Cr Robyn Gulline: The hidden gem of Council's budget
Published on 28 April 2021
Horsham Rural City Council’s draft 2021-2022 Budget and supporting documents are out for community consultation for the next six weeks.
While much of the discussion centres on rates, I wanted to highlight a part of the budget process that is crucial to the ongoing success of our community groups.
Council’s annual Community Grants and Donations Program is factored into the budget and provides local organisations with $440,527 in funding.
In 2021, there has been an additional $50,000 allocated from Council’s COVID support package from last year’s budget.
This has meant more funds available to support groups such as sports clubs, halls, kindergartens to assist with their maintenance and facility improvements as well as grants for specific projects and events.
Council received 73 community grant applications for specific projects with 77% of the total dollar requests funded.
The local expenditure resulting from this Council support will provide an important economic stimulus and I look forward to seeing the successful projects coming to fruition over the next 12 months.
Another positive story from this year’s draft budget is that spending on rural roads is increasing overall by $1.56 million or 27 per cent.
Along with waste management, funding for rural roads is consistently one of Council’s largest expenses. This year’s increase is due to the fact that many in the agricultural community have advocated strongly for improved roads, and I am pleased that their persistence has paid off.
Of course, the money being spent must come from somewhere, and the draft budget details the proposed revenue streams over the next year.
Local government delivers more than 80 services directly to the community. For every $100 of taxes collected in Australia, only $3 is collected by local government.
Under State Government legislation, Councils collect taxes (rates), based on property value to fund these services. It is important to remember that a tax is not a fee for service but a contribution for the benefit and betterment of our municipal community.

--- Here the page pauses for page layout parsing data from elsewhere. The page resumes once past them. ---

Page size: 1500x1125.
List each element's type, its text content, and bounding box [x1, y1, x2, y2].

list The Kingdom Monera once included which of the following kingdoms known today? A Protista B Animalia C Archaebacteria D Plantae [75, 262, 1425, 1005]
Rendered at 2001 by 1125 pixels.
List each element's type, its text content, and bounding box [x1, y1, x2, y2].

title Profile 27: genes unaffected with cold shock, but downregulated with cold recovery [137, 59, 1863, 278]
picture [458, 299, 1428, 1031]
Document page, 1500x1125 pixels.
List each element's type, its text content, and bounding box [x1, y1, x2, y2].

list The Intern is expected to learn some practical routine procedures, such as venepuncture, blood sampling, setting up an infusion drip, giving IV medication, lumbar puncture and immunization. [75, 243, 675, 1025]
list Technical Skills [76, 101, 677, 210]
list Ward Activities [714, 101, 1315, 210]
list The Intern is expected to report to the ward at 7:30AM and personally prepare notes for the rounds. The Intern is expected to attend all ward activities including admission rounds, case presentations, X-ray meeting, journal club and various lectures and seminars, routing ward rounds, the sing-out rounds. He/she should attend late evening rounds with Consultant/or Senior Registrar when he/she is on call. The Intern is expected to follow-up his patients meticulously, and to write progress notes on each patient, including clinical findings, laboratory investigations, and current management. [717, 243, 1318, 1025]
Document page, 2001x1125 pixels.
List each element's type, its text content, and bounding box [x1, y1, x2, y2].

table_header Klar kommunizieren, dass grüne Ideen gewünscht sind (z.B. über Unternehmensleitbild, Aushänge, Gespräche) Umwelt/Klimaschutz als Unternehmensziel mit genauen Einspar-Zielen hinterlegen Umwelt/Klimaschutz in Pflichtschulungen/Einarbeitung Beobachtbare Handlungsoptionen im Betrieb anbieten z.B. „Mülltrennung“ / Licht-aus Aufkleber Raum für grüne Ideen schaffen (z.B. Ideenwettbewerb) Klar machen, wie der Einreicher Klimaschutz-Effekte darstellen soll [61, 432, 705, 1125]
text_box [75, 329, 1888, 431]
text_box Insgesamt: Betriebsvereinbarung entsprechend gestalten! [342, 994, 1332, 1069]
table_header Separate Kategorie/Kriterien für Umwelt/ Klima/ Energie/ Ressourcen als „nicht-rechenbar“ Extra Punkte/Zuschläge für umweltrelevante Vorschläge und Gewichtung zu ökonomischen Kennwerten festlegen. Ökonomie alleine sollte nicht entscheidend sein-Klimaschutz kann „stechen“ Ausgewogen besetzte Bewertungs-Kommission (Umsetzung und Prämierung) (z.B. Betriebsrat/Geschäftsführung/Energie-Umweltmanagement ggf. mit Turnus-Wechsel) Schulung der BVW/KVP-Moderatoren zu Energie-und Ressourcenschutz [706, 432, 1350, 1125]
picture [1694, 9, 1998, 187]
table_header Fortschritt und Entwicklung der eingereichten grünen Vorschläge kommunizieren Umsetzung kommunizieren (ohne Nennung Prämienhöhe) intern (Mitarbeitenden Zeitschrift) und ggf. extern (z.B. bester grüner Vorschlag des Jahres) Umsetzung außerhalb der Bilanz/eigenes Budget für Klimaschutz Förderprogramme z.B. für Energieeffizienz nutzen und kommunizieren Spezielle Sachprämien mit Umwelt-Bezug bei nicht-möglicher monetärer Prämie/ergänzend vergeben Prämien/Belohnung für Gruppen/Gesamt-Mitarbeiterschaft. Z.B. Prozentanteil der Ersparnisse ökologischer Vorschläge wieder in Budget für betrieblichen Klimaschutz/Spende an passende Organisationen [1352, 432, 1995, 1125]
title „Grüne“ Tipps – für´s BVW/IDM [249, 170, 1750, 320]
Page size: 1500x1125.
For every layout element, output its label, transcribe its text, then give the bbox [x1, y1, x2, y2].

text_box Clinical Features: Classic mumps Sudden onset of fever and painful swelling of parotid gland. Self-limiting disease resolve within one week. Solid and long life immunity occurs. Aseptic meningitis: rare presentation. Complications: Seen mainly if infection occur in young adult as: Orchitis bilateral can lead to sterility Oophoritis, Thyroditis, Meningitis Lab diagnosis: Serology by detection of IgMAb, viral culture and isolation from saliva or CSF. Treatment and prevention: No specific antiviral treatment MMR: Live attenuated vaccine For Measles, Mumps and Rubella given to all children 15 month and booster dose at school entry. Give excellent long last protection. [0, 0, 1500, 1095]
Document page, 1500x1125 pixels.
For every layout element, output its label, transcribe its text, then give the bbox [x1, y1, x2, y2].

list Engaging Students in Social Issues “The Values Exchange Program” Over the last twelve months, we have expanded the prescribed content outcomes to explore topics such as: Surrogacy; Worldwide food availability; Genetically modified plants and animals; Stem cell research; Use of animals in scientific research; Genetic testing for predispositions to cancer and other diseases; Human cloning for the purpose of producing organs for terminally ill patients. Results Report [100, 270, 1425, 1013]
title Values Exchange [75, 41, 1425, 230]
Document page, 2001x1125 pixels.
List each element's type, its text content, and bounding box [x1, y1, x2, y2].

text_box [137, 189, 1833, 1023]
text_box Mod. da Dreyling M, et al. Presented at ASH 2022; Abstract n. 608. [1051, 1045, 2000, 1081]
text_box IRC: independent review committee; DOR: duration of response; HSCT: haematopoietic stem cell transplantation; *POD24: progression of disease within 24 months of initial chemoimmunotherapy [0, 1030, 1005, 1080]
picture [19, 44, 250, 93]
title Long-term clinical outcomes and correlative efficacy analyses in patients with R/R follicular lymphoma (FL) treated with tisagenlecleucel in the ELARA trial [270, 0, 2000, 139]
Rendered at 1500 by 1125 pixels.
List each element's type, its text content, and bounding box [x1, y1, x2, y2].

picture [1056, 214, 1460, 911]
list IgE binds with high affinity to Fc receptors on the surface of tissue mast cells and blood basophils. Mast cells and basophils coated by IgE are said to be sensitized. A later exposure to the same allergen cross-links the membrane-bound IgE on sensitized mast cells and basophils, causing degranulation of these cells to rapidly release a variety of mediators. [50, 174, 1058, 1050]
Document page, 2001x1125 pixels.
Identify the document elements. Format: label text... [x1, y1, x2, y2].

The Local Government Rate Review noted that “fairness and equity” mean different things to different people. No matter how the rating system might be modified or reformed, some sources of inequity lie beyond the rating system.
Councils may use differentials or discounts to soften the shock of large property value fluctuations, but they are not necessarily seen as fair by those who pay the full rate.
On average last year, farm valuations increased by 27.42% residential values increased by 4.46%, commercial decreased by 3% and industrial increased by 1.58%.
It is proposed to retain the 95% differentials for commercial and industrial properties and reduce the farm differential from 67% to 59%. This means that farmers will pay rates on 59% of the value of their property.
The municipal charge is a flat fee paid on every assessment. This tax hits the lower valued properties hardest. Horsham Rural City Council is proposing to reduce the municipal charge from $274 to $240 in this budget.
I encourage members of the community to review the proposed 2021-2022 budget and supporting documents and provide any feedback they would like Council to consider prior to formal adoption of the budget in late June.